Important strategic political thinkers in the US have made it clear that present Western policy towards Russia is flawed. The late George Kennan, architect of Cold War containment, warned that to expand NATO would result in “a new Cold War, probably ending in a hot one”.


Zbigniew Brzezinski, a former US presidential national security advisor, said not long before he died that Ukraine should have a policy of “non-involvement with NATO”- as Finland practices and did during all the years of the Cold War.

 Finland kept its geopolitical distance from the West while, at the same time, forging a strong democracy and close Western economic links.

Brzezinski told me that Russia is in the process of trying to regain its own national pride after the shattering of the USSR.

 He was optimistic for the future, despite the difficult problems that Ukraine posed. (I knew Brzezinski as well as any journalist. My last long interview with him can be found in Prospect magazine, London, February 2008.)

Henry Kissinger, a former Cold War warrior, now the senior emeritus American statesman, has written on a number of occasions that “the West must understand that, to Russia, Ukraine can never be just a foreign country. Russian history began with Kievan-Rus.

The Russian religion spread from there. Ukraine has been part of Russia for half a millennium. (Compare this with Scotland- it has been joined with England for only 300 years.)

The Russian Black Sea Fleet- Russia’s means of projecting power in the Mediterranean- is based in Sevastopol, Crimea (with Ukraine’s long-time agreement)”.

Kissinger has said unambiguously, “Ukraine should not join NATO”. Even such famed dissidents as Aleksandr Solzhenitsyn and Joseph Brodsky have insisted that Ukraine is an integral part of Russia.

Indeed, for 500 years it was. Its life span as a modern independent nation is a mere 22 years.

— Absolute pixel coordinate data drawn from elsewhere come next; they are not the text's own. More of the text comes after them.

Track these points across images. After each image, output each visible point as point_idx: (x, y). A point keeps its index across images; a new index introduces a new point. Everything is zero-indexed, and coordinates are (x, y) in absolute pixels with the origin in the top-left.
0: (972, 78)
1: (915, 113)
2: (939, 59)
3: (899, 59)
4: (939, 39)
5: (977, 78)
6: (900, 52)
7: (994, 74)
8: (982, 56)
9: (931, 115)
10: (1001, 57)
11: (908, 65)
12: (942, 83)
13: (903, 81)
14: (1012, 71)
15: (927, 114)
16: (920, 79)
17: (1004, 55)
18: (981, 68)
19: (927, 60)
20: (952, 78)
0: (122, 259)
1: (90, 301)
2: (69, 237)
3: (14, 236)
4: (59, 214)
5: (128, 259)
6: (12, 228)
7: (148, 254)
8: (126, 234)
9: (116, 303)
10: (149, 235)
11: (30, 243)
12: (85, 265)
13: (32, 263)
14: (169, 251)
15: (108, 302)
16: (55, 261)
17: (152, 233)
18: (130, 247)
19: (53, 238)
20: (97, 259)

How can the US dare to preach lawful international practice when it itself made an unprovoked invasion and occupation of Iraq, fought in Afghanistan for two decades, makes hundreds of lethal drone strikes across the Islamic world, made an illegal bombing campaign in Serbia, has a history that ended not long ago of supporting Third World dictators and withdraws from the jurisdiction of the World Court when it loses a case brought by Nicaragua over the mining of its harbour? Britain has fought more foreign wars than any other nation. By the standards of the UN Charter most were illegal.

Let’s be straight about Ukraine and then the pieces could well fall into place. The Russian invasion is illegal and cruel.

But there is a glimmer of hope. President Zelensky of Ukraine suggested at the beginning of the war that he wanted to talk to Putin about a form of neutrality for Ukraine- but he didn’t follow through with it, partly because of UK and US pressure.

That could work. Brzezinski, I think, would have been happy to hear that suggestion. Kissinger at 99 years of age would welcome it. Zelensky should now make a sincere attempt to make Ukraine another Austria, Switzerland or Ireland- neutral.